The social media application development wing of Appinventiv continues to receive requests for orders trying to incorporate video conferencing features in custom apps. Clubhouse influencers would do no different and charge consumers for every second of their experiential advice. Helen Pritchard is one example. Her best-seller programme sold for £1,500 on Clubhouse.
This is just another form of an online crash course. Bear in mind! you need to have a subject matter expertise and people to value the same. Provided you tick this box fine, there is no reason to believe why people wouldn’t pay a nominal fee to gain direct access to you. Facebook and Instagram Lives give us an advanced view of how things could look, which would of course be, minus the video.
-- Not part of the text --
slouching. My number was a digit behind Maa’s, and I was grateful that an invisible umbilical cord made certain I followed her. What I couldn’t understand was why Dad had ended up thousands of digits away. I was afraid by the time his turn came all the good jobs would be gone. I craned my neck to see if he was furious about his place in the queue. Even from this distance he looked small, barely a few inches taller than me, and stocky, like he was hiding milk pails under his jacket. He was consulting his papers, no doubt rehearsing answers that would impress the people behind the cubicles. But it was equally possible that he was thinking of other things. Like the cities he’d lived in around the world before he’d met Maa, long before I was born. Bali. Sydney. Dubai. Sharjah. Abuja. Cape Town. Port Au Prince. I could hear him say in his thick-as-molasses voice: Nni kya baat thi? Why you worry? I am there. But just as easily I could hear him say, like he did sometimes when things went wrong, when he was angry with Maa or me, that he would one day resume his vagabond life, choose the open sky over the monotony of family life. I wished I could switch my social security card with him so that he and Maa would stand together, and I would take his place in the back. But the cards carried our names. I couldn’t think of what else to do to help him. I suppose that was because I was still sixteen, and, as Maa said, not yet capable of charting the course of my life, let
Remember those YouTube videos incentivizing your time by offering you a discount coupon in the description for an Amazon purchase. There is every chance the same would happen on Clubhouse. We speak from experience as a social media app development company, with machine learning and AI capabilities, real-time audio functionality can up engagement rates multifold and open the doors to lead generation and conversion rates.
Content creation apps like TikTok and YouTube, reward content creators financially once they meet an eligibility criteria. Although the content on Clubhouse would be of a different format, content creators could still accept tips. This could either happen through an in-app tipping system, which is yet to be introduced in Clubhouse or through a third-party vendor such as PayPal. Comedians for instance turned to video conferencing apps for collaboration during the pandemic, some accepting payments in digital wallets while others doing it for free.
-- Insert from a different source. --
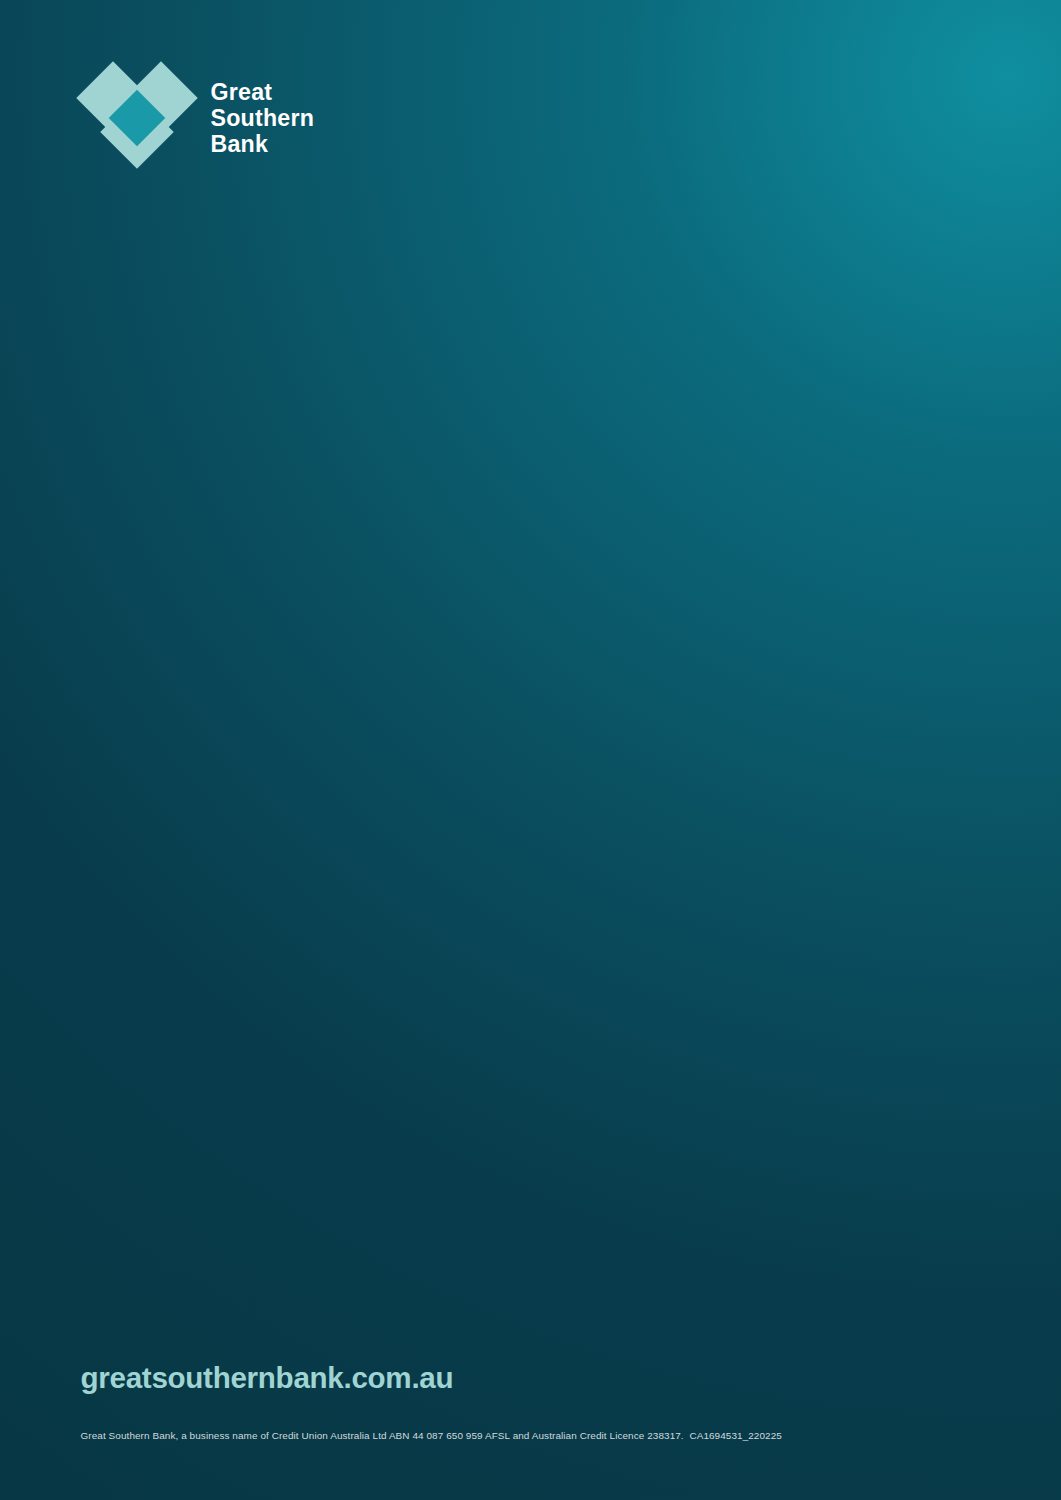Great
Southern
Bank
greatsouthernbank.com.au
Great Southern Bank, a business name of Credit Union Australia Ltd ABN 44 087 650 959 AFSL and Australian Credit Licence 238317. CA1694531_220225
If speculation is to be believed, then Clubhouse is working on a monetization model of offering grants to content creators on the platform. When digital platforms garner millions in platform-traffic, they often innovate schemes to encourage people to do more and continue the trend.
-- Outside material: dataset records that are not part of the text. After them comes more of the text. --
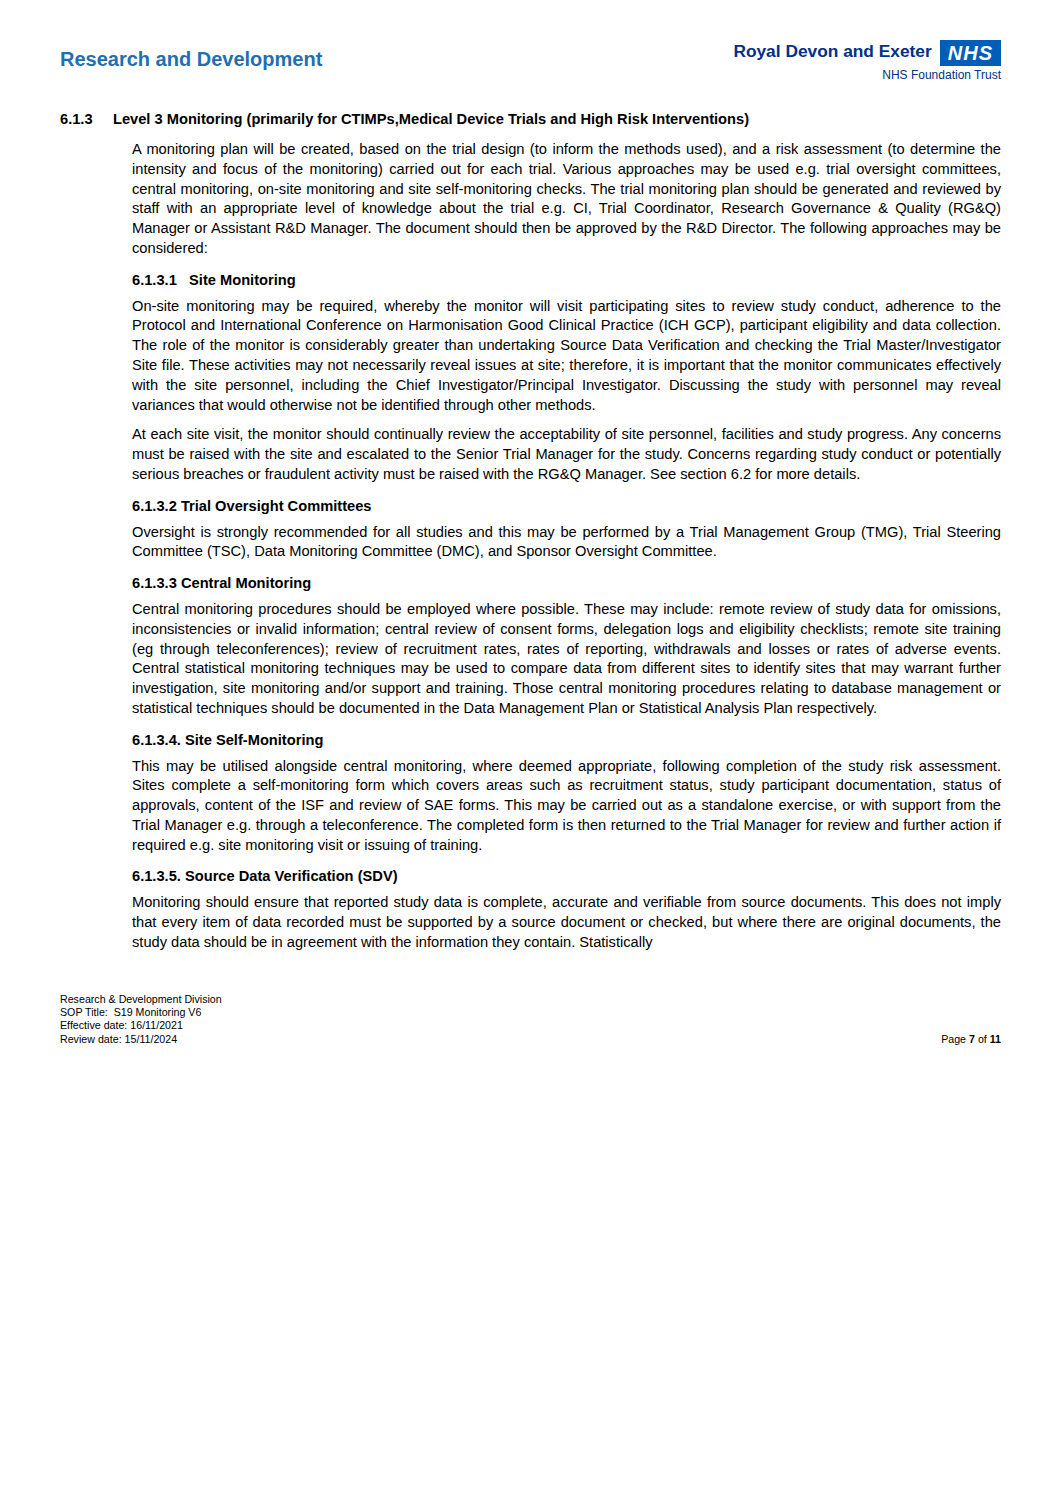Research and Development
Royal Devon and Exeter NHS
NHS Foundation Trust
6.1.3 Level 3 Monitoring (primarily for CTIMPs,Medical Device Trials and High Risk Interventions)
A monitoring plan will be created, based on the trial design (to inform the methods used), and a risk assessment (to determine the intensity and focus of the monitoring) carried out for each trial. Various approaches may be used e.g. trial oversight committees, central monitoring, on-site monitoring and site self-monitoring checks. The trial monitoring plan should be generated and reviewed by staff with an appropriate level of knowledge about the trial e.g. CI, Trial Coordinator, Research Governance & Quality (RG&Q) Manager or Assistant R&D Manager. The document should then be approved by the R&D Director. The following approaches may be considered:
6.1.3.1 Site Monitoring
On-site monitoring may be required, whereby the monitor will visit participating sites to review study conduct, adherence to the Protocol and International Conference on Harmonisation Good Clinical Practice (ICH GCP), participant eligibility and data collection. The role of the monitor is considerably greater than undertaking Source Data Verification and checking the Trial Master/Investigator Site file. These activities may not necessarily reveal issues at site; therefore, it is important that the monitor communicates effectively with the site personnel, including the Chief Investigator/Principal Investigator. Discussing the study with personnel may reveal variances that would otherwise not be identified through other methods.
At each site visit, the monitor should continually review the acceptability of site personnel, facilities and study progress. Any concerns must be raised with the site and escalated to the Senior Trial Manager for the study. Concerns regarding study conduct or potentially serious breaches or fraudulent activity must be raised with the RG&Q Manager. See section 6.2 for more details.
6.1.3.2 Trial Oversight Committees
Oversight is strongly recommended for all studies and this may be performed by a Trial Management Group (TMG), Trial Steering Committee (TSC), Data Monitoring Committee (DMC), and Sponsor Oversight Committee.
6.1.3.3 Central Monitoring
Central monitoring procedures should be employed where possible. These may include: remote review of study data for omissions, inconsistencies or invalid information; central review of consent forms, delegation logs and eligibility checklists; remote site training (eg through teleconferences); review of recruitment rates, rates of reporting, withdrawals and losses or rates of adverse events. Central statistical monitoring techniques may be used to compare data from different sites to identify sites that may warrant further investigation, site monitoring and/or support and training. Those central monitoring procedures relating to database management or statistical techniques should be documented in the Data Management Plan or Statistical Analysis Plan respectively.
6.1.3.4. Site Self-Monitoring
This may be utilised alongside central monitoring, where deemed appropriate, following completion of the study risk assessment. Sites complete a self-monitoring form which covers areas such as recruitment status, study participant documentation, status of approvals, content of the ISF and review of SAE forms. This may be carried out as a standalone exercise, or with support from the Trial Manager e.g. through a teleconference. The completed form is then returned to the Trial Manager for review and further action if required e.g. site monitoring visit or issuing of training.
6.1.3.5. Source Data Verification (SDV)
Monitoring should ensure that reported study data is complete, accurate and verifiable from source documents. This does not imply that every item of data recorded must be supported by a source document or checked, but where there are original documents, the study data should be in agreement with the information they contain. Statistically
Research & Development Division
SOP Title: S19 Monitoring V6
Effective date: 16/11/2021
Review date: 15/11/2024
Page 7 of 11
Google has been rewarding people for ages through its Adsense program, which is essentially appreciating and acknowledging a website’s domain authority. As recent as last year, TikTok set aside a massive $200 million Creator Fund to aid high-performing content on the app.
This is one trend we see a plethora of Social Networking App Development Companies move towards these days. Offer pay-outs to the top 10% – 20%. Although such features uptick the collective social media app development cost, yet in the long run pay ample dividends.
If the signs are anything to go by, then the app would be a hotbed for startups with an app idea to test the waters for an investment. Just as in Shark Tank or the equally popular series Dragon’s Den, there are discussion rooms that encourage members of the audience to come forward and pitch ideas.
The rooms are an open-invitation for public criticism (for those who can handle it) and doubt-clarification from investors whose radar is always active for the next big thing. For people wondering how to get investment on a mobile app startup or any product, maybe Clubhouse can be the answer.
We’ve answered the question of how to monetize your Clubhouse app account. Yet it is said that there is more scum out there than authenticity. Clubhouse being in the beta stage, that is, it would be non-committal in promising any of the in-app features we’ve discussed above. Their go-to-market strategy should be to take things as they come, and rightly so. The onus to stay vigilant and virtually distant from click baits offering a quick buck is on you, the subscriber.